Published online by Cambridge University Press: 05 September 2012
After September 11, Afghanistan became almost synonymous in the popular mind with terrorism and religious extremism. The image of a wild ungovernable region shot through with warlordism and ethnic warfare became established and, along with it, an underlying assumption that such a state of affairs had been a historical inevitability. The curious absence of any Afghans among the 19 suspected hijackers of September 11 went unnoticed by most commentators. With the fall of the Taliban and the rise of Hamid Karzai's government, however, there is now a new image of an Afghanistan transformed into a “success story,” thanks to international intervention.

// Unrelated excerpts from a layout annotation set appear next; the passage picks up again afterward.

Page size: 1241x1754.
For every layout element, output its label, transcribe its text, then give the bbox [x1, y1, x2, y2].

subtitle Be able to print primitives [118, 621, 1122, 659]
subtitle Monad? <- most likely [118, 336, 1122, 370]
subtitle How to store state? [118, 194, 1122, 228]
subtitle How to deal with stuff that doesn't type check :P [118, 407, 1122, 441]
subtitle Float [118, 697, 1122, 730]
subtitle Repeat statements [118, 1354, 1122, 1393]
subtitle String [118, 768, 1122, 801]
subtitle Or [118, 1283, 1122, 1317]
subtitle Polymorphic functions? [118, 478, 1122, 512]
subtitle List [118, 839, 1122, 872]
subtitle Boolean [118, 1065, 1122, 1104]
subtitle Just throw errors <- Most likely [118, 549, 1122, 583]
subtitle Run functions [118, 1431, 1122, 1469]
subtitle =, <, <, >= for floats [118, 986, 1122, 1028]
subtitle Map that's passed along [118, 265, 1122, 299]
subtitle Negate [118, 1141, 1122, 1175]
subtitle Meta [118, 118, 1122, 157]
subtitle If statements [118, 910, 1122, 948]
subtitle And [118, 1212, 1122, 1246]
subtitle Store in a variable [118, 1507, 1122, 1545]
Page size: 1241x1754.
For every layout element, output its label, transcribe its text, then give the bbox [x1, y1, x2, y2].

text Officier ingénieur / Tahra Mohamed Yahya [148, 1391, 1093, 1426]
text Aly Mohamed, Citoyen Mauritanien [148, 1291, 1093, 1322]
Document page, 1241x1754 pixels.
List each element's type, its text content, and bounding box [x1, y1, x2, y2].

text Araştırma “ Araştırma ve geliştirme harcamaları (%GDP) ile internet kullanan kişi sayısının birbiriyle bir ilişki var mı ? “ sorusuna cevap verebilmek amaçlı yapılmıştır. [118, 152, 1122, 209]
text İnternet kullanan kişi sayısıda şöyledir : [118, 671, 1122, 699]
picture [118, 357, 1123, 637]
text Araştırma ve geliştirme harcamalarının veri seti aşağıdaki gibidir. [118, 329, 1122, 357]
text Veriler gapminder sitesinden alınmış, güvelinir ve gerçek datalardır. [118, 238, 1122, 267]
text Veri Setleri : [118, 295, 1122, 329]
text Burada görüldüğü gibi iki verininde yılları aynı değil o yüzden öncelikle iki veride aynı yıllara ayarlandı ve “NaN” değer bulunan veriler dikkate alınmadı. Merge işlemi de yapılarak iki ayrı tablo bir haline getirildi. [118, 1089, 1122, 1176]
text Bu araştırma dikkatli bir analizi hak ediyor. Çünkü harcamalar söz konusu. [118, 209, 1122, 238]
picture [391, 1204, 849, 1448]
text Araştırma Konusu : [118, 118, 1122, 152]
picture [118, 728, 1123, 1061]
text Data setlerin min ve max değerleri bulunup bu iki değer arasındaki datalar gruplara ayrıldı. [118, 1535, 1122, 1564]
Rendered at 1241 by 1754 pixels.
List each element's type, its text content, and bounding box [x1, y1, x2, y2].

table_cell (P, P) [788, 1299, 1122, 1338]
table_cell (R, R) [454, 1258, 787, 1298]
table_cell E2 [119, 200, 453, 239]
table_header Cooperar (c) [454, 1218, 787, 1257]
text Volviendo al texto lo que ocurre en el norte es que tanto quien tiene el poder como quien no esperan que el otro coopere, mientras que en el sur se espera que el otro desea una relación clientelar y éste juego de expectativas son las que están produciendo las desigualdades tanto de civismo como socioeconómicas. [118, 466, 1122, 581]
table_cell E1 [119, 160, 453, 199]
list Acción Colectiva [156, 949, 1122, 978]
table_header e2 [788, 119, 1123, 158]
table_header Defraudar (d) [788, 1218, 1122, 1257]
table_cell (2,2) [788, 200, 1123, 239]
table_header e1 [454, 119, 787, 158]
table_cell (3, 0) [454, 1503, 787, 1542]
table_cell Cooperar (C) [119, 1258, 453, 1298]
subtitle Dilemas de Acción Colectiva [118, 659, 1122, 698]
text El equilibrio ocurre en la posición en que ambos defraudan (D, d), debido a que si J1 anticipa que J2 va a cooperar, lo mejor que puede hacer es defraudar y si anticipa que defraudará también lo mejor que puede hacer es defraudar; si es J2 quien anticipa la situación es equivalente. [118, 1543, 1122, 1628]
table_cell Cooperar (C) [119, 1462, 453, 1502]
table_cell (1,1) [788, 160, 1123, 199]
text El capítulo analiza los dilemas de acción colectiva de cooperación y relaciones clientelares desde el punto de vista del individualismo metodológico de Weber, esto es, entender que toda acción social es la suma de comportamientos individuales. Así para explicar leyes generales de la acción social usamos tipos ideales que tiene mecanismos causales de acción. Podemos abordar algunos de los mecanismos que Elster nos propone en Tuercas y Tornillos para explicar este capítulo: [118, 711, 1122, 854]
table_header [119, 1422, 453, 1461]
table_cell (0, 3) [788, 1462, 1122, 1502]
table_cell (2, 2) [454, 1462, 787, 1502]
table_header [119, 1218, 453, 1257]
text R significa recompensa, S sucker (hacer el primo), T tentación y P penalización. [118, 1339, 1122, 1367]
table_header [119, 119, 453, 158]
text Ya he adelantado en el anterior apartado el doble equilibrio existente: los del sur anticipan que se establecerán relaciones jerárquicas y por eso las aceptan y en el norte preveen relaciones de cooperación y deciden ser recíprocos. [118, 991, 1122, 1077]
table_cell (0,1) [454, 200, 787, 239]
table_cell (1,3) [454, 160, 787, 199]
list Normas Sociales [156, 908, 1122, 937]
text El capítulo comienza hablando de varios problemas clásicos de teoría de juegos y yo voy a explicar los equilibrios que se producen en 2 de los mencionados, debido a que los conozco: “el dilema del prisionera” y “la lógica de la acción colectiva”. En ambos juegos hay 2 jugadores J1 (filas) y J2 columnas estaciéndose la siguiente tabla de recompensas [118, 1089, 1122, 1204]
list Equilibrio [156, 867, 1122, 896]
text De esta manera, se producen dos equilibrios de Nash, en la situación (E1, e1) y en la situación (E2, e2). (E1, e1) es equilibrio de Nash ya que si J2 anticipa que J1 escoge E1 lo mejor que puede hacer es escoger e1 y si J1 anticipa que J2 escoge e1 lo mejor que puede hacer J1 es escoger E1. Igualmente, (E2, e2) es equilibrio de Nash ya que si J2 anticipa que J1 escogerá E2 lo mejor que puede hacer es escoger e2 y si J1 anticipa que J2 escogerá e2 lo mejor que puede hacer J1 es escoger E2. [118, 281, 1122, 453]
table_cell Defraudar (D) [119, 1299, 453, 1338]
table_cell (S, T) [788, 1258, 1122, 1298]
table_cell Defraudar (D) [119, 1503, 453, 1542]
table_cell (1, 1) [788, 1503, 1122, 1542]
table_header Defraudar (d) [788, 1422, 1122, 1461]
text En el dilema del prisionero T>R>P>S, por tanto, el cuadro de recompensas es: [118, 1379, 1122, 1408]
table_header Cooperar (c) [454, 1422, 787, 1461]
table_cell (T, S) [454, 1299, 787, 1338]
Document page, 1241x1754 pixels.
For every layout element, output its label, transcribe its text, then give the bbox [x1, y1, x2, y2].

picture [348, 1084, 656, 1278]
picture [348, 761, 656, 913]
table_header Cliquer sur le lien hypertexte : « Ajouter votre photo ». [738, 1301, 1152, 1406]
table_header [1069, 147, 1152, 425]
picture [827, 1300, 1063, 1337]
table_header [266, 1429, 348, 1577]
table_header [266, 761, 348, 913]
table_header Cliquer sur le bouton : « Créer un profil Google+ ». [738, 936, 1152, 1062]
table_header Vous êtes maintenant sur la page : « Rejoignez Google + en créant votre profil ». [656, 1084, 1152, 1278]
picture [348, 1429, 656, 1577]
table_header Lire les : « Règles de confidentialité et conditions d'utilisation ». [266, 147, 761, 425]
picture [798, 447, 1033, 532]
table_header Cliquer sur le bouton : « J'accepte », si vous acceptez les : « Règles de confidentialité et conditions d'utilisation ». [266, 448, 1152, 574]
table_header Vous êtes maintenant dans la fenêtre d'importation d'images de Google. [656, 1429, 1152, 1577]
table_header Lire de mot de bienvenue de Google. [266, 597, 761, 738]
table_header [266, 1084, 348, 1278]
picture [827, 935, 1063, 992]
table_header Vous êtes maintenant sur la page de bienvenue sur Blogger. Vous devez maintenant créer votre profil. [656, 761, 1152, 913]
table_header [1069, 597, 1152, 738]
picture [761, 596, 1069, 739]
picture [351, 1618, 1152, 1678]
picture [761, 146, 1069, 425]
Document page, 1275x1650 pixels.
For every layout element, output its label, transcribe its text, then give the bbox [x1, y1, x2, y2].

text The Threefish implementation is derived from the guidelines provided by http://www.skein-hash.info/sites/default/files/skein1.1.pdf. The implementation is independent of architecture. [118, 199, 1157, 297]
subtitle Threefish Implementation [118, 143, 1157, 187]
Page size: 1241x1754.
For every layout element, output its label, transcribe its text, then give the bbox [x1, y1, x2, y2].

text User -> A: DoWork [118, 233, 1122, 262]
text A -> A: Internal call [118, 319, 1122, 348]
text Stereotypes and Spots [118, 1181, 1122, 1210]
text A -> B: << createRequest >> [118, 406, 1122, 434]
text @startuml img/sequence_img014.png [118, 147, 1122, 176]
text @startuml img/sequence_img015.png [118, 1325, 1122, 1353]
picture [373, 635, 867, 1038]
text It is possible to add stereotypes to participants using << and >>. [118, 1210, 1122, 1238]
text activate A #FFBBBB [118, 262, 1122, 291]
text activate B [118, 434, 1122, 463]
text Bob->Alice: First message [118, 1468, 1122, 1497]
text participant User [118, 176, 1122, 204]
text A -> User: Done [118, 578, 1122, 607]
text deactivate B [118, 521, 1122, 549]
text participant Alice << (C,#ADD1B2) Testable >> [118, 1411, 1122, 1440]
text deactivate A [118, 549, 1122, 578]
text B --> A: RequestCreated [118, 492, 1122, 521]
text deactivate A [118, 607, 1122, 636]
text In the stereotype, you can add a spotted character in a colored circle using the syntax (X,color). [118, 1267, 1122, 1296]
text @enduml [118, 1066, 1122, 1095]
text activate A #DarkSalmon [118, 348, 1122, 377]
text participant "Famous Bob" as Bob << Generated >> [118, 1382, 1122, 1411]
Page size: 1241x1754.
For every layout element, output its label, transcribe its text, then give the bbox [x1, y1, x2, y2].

Neither perception – of the historical inevitability of the preceding violence or of a country about to be saved from itself – is wholly accurate. Much like its neighbors in South Asia, the Afghan identity is made up of diverging secular, religious and geopolitical identities. To understand the rise of extremism in Afghanistan and forecast its future, it is necessary to see how these different tendencies have interacted to produce religious militancy and the excesses of the Taliban and beyond. The US invasion of Afghanistan in October 2001 turned the spotlight on the key political and military actors in Afghanistan who had long been shielded from international sight: first during the covert anti-Soviet war; then through the dizzying civil wars; and finally under the Taliban's self-inflicted isolation.